Another journalist, Mohammad Abdul Fattah Asli, whose brother Hassan had previously been killed in a drone attack on Nasser hospital’s emergency ward, was also injured in the same attack.
Wadi’s final footage would have shown Gaza still bleeding, two months after a ceasefire was signed. In fact, the drone that killed him prevented those images from reaching the world.
His Facebook page was silent for more than a year after his studio was destroyed in an Israeli attack in April 2025. In December 2025, she returned with one post that captured a wedding “despite all the difficult circumstances and war.”
Soon after, the celebrations were completely abandoned, replaced by drone footage of starvation and endless rubble.
His drone photography juxtaposed the reality of Israel’s legacy with memories of intact neighborhoods. The act of giving that testimony made him a target.
The October 10, 2025 ceasefire, brokered by American involvement, was likely intended to halt the genocide.
it’s not. Gaza authorities and monitoring groups have recorded more than 590 violations in the first seven weeks alone, including shelling, tank incursions and airstrikes that have killed at least 357 Palestinians since the deal was signed. At least 20 journalists were among the dead, with Mahmoud Wadi being the latest.

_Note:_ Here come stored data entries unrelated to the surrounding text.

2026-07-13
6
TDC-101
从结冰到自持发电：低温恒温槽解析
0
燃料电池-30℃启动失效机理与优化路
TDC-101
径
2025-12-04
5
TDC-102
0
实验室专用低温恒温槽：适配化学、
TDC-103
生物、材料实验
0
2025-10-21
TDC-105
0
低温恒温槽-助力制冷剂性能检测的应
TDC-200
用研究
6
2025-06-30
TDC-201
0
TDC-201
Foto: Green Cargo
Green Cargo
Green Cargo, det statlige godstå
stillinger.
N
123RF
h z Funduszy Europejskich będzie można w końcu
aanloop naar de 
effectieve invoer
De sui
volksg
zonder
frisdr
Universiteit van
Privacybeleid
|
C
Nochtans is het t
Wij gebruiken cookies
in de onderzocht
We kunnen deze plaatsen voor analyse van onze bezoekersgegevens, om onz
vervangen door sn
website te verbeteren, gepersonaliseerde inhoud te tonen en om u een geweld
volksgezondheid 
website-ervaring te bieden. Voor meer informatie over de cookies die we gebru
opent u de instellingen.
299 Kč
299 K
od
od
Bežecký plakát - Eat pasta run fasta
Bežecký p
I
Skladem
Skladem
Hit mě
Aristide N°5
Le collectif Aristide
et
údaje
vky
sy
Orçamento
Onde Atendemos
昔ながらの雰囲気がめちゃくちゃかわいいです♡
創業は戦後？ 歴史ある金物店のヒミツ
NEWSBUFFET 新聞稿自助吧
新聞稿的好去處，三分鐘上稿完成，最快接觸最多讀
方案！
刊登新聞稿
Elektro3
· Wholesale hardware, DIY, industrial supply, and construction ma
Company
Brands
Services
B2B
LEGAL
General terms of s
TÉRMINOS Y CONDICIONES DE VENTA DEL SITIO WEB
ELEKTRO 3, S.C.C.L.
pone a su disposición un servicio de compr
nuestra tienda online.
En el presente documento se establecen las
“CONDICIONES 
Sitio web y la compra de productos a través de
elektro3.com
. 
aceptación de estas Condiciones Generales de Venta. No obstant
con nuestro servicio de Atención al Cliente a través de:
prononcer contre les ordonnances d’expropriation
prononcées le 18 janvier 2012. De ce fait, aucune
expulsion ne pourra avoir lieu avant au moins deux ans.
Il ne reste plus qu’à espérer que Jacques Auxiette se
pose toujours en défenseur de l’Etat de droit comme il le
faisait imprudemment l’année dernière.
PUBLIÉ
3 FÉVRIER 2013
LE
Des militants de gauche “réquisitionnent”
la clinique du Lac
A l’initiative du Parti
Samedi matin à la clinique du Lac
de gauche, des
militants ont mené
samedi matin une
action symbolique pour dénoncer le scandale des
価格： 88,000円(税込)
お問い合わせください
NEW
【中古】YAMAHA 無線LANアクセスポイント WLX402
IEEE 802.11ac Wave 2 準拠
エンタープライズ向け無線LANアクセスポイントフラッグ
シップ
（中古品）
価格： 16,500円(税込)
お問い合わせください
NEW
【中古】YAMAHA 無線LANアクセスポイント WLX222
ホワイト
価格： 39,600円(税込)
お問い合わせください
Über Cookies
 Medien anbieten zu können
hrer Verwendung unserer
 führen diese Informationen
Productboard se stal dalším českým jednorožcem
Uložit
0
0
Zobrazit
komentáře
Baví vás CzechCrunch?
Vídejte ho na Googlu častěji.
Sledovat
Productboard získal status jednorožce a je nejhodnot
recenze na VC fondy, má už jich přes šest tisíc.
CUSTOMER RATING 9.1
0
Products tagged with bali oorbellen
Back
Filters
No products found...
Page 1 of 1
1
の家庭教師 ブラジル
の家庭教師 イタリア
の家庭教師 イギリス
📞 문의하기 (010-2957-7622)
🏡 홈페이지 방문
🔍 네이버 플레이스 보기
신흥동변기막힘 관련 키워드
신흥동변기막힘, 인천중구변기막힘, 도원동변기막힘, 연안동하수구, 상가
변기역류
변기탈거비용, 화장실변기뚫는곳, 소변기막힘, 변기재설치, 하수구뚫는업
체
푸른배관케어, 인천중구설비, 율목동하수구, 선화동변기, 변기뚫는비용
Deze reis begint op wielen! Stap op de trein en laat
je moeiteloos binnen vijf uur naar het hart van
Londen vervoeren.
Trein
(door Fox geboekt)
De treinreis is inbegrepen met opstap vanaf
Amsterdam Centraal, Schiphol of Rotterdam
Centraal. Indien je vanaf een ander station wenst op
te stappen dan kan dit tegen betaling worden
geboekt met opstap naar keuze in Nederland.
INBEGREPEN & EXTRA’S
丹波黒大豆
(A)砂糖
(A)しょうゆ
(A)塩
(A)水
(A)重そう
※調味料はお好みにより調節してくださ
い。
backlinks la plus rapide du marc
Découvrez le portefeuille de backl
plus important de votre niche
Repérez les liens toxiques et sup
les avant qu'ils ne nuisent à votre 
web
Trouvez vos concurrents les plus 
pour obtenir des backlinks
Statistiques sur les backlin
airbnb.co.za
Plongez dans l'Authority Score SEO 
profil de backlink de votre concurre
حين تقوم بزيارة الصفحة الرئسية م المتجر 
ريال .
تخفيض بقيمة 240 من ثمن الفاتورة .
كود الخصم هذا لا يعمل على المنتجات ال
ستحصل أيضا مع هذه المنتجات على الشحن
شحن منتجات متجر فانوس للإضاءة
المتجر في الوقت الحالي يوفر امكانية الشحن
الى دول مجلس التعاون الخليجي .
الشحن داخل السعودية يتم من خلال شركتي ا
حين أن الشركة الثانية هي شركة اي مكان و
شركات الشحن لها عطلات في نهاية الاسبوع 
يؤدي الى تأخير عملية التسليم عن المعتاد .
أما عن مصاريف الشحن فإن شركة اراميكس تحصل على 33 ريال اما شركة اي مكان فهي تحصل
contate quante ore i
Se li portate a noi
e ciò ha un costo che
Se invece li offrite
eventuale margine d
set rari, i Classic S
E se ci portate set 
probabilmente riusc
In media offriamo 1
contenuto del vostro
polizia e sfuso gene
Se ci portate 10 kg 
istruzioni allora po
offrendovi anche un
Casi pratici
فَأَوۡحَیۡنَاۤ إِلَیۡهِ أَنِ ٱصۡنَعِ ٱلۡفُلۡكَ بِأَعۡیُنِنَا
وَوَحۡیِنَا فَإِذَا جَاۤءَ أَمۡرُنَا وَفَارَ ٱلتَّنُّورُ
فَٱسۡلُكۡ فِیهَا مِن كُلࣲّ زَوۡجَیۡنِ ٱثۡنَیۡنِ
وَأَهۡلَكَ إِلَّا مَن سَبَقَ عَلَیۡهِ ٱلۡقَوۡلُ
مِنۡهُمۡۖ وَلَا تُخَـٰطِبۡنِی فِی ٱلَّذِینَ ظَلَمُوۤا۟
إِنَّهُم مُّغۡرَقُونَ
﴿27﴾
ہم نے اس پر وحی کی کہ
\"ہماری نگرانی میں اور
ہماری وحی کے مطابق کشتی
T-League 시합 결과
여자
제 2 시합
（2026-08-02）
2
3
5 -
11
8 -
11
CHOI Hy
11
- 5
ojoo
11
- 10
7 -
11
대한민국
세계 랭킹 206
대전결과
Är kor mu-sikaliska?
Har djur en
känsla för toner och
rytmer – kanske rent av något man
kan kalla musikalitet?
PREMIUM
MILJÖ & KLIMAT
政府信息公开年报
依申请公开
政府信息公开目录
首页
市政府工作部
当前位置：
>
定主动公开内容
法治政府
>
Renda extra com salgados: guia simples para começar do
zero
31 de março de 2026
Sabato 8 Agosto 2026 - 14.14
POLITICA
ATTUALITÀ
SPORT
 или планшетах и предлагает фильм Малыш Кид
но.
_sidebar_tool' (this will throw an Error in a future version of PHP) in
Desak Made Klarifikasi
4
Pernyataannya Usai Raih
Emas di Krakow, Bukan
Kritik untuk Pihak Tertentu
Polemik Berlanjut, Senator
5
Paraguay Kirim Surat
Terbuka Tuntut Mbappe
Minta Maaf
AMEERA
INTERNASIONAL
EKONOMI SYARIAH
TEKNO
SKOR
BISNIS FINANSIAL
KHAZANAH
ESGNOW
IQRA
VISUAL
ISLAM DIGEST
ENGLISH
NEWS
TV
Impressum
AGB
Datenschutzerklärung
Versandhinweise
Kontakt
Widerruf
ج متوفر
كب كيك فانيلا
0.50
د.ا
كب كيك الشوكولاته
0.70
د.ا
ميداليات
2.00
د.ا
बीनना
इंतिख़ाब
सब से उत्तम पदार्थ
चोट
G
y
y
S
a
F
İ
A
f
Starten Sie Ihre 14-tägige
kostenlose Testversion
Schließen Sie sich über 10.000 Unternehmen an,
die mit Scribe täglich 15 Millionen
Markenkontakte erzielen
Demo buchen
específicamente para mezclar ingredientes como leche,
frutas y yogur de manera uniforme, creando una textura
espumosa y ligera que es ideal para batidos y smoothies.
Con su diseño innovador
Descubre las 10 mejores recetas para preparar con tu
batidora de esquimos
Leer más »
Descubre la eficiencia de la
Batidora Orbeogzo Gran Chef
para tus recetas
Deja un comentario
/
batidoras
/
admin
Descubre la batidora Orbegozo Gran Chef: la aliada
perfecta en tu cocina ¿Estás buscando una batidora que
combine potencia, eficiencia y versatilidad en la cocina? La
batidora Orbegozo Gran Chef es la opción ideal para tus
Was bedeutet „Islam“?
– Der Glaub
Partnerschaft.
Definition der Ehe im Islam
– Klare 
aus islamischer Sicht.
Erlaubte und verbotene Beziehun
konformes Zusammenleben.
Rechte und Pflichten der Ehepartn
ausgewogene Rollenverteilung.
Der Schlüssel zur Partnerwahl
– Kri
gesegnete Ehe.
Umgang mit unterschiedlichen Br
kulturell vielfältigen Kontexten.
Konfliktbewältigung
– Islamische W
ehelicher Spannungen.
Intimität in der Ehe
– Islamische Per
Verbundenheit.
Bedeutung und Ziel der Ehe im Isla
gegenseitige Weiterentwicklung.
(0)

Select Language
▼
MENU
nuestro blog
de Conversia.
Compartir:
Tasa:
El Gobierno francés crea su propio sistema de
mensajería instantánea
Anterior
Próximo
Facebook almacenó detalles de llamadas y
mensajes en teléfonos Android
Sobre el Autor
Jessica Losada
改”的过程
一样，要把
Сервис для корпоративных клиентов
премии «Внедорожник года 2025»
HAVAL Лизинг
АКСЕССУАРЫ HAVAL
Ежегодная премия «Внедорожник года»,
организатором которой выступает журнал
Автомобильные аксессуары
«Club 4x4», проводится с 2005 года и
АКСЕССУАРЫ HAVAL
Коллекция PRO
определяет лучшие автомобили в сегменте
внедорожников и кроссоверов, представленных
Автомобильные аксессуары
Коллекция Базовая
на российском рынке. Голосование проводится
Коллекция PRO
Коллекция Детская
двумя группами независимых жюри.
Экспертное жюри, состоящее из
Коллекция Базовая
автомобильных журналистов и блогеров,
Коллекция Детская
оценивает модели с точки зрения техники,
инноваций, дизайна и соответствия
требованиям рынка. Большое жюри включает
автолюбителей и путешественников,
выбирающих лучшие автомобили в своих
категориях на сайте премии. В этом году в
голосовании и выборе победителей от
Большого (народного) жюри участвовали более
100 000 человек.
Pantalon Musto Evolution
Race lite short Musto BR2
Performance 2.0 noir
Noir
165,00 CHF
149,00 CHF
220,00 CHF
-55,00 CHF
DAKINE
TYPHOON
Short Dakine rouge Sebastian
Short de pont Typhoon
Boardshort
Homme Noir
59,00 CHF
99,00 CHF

Since the Israeli military operation began in October 2023, the damage to Gaza’s media community has been catastrophic. The Palestinian Journalists Union reports 274 people killed, but the United Nations puts the number at more than 260, the highest number of journalists killed in a single conflict in modern history.
This pattern is unmistakable. A reporter wearing a news vest was attacked while riding along with a rescue team. The media office went bankrupt. The journalist’s entire family was wiped out in an overnight bombing. The evacuation tents were attacked while the journalists were sleeping next to the civilians they were interviewing.
Israel continues to ban foreign correspondents from entering Gaza alone, leaving local journalists as the world’s only eyes on the ground. Killing them is the most effective way to blind international scrutiny.
The ceasefire never applied to Gaza’s storytellers. Tanks are still advancing across the arbitrary “yellow line” that Israel has drawn across the Strip. Drones are still used for hunting. And journalists, diehard and important witnesses, die one by one.
Wadi’s life and death embody what Gaza’s press corps has endured. Ordinary people became important witnesses and were then systematically removed. This deliberate erasure amounts to a war over testimony and truth.